Governor Godwin Obaseki said the solution was beyond microeconomics but in building a consensus and having an agreement to build the economy.

“So, why should policy not be tuned to support the activities of the private sector so we can create more jobs? There is no alignment of interests for those in government. Look at our budget; up to 70 per cent of our budget is on servicing government and government institutions and much less on providing a supportive environment to allow the private sector,” explained Mr Obaseki.

The Edo governor added, “Unless and until we have that alignment in terms of interests and build the political and social consensus, we will just keep turning around. I think we must broaden the conversations and understand that there is nothing new. It is either we drive our potential, or things will fall apart.”

Governor Nasir El-Rufai said the private sector had a major role in arriving at a consensus to change the economic trajectory of Nigeria since it accounts for 95 per cent of Nigeria’s GDP.

“The consensus is that if 95 per cent of jobs are from the private sector and 90 per cent of GDP is from the private sector, the private sector should agree that these things must be done,” he stated. “I have told you the two big elephants in this room are subsidy and exchange rate, and those at the receiving end of these are the private sector and the subnational.”

According to Mr El-Rufai, Nigeria needs a president who would permanently reverse the country’s trajectory.

“Nigeria’s next president must make urgent and immediate decisions, maybe three to five years of pain to reverse this trajectory,” the Kaduna governor stressed. “So that president that is ready to change the trajectory will remove the word ‘potential’ from Nigeria’s vocabulary, and we will finally be the country we deserve to be.”
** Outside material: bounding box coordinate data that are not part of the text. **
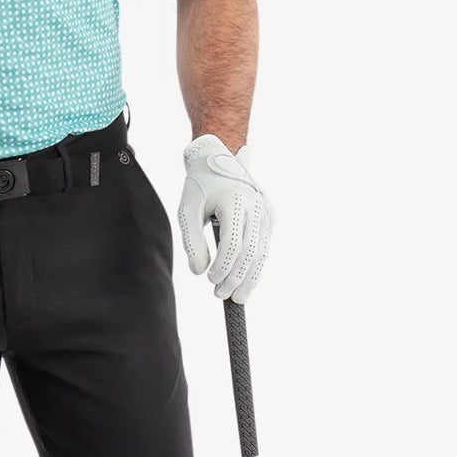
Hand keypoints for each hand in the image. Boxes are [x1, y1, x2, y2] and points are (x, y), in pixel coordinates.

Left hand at [177, 134, 273, 303]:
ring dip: (250, 277)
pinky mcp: (269, 215)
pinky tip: (246, 281)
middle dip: (236, 278)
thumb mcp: (187, 210)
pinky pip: (265, 245)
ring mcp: (266, 210)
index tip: (210, 280)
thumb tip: (198, 272)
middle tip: (221, 295)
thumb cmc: (199, 186)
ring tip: (238, 298)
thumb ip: (191, 241)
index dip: (223, 267)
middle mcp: (256, 205)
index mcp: (235, 200)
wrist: (217, 158)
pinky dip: (256, 265)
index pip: (233, 244)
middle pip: (250, 252)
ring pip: (262, 251)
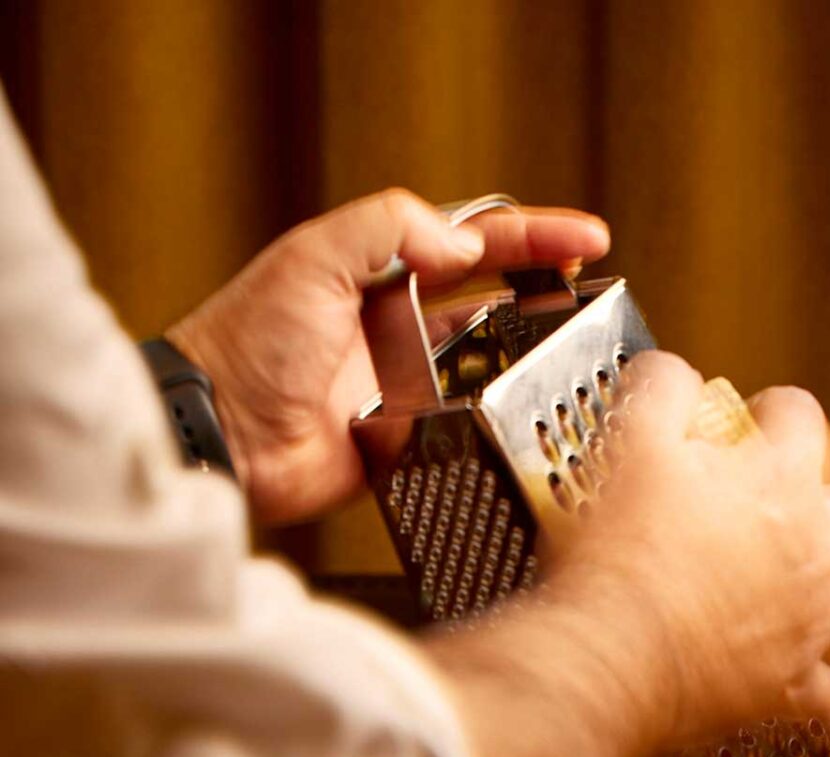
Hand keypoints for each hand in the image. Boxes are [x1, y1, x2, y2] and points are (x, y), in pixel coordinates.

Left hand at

Sarah Alade, the adviser to President Muhammadu Buhari on finance and economy, said the way “we will do this is through urgent” fiscal reforms.

“The fiscal stance has to be consistent, and then we talk about removing subsidies, making revenue available and so on. We also must have a monetary policy stance consistent with low inflation,” Ms Alade explained. “We have to also look at the exchange rate. Our exchange rate must be such that it avoids volatility.”

The presidential adviser pointed out that “we cannot grow the economy by ourselves.”

She added, “We need revenue. We need jobs. We need to be able to do things to encourage and motivate the private sector to come and provide all we need.”